Originally inhabited by the indigenous Mississaugas, early European settlement of Oakville centred around its vast shoreline. The natural harbour at Bronte provided a commercial port of entry for merchants and sailors in the early 1800s. In 1827, Colonel William Chisholm purchased land at the mouth of Sixteen Mile Creek on Lake Ontario, later developing a shipbuilding yard and harbour in the area. Shipbuilding and lumber became important industries that soon attracted a variety of settlers.
The lake shore also played an important role in Oakville’s Black History, as the entry-point for many American slaves travelling the Underground Railroad in search of freedom. The Oakville Museum has two permanent exhibits that chronicle our Black History, something that is celebrated every year at the Emancipation Day Picnic.

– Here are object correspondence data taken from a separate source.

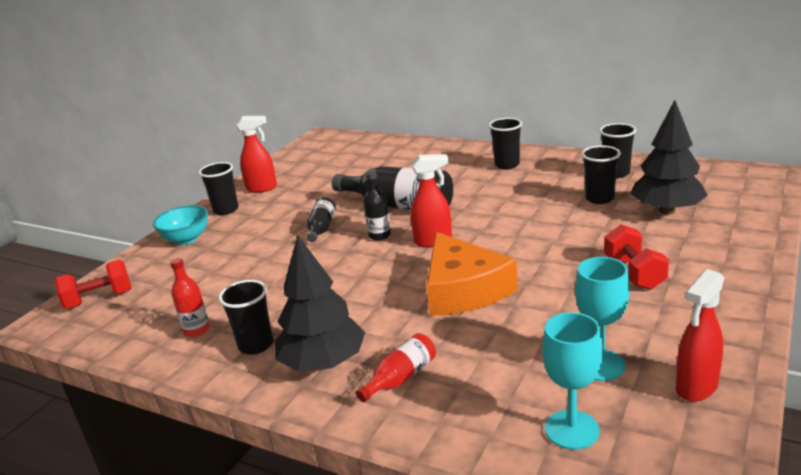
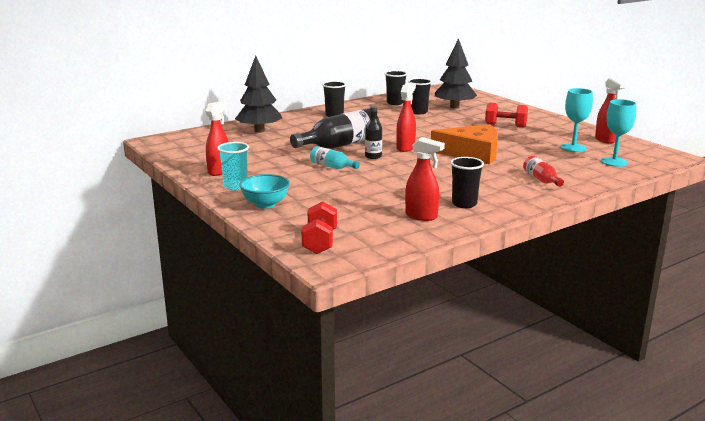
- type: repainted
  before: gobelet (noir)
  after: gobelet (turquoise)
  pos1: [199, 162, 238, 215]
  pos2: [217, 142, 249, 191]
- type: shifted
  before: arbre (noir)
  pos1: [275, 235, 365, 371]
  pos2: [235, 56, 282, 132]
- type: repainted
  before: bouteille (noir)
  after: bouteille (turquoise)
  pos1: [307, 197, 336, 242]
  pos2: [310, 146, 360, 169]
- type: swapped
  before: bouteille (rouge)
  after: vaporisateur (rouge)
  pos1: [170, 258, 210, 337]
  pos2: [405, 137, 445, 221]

Oakville is home to a number of historic buildings, including Bronte Village’s Sovereign House and Downtown Oakville’s Erchless Estate, the original home of the town’s founding family and current home of the Oakville Museum. A walk through the historic streets of Old Oakville offers a first-hand look at classic architecture, and the Oakville Museum continues to tell the town’s stories through its exhibitions, special events and programs.
Oakville’s rich history is preserved and promoted by three active historical societies: the Bronte Historical Society, the Oakville Historical Society and the Trafalgar Township Historical Society, each of which offers tours, hosts events and commemorates Oakville’s oldest communities.
Oakville is now home to 201,200 people in 13 traditional neighbourhoods. Our present identity is very much shaped by our relationship to the natural wonders of the land, the spirit of our residents and our thriving industries – just as it was in the very beginning.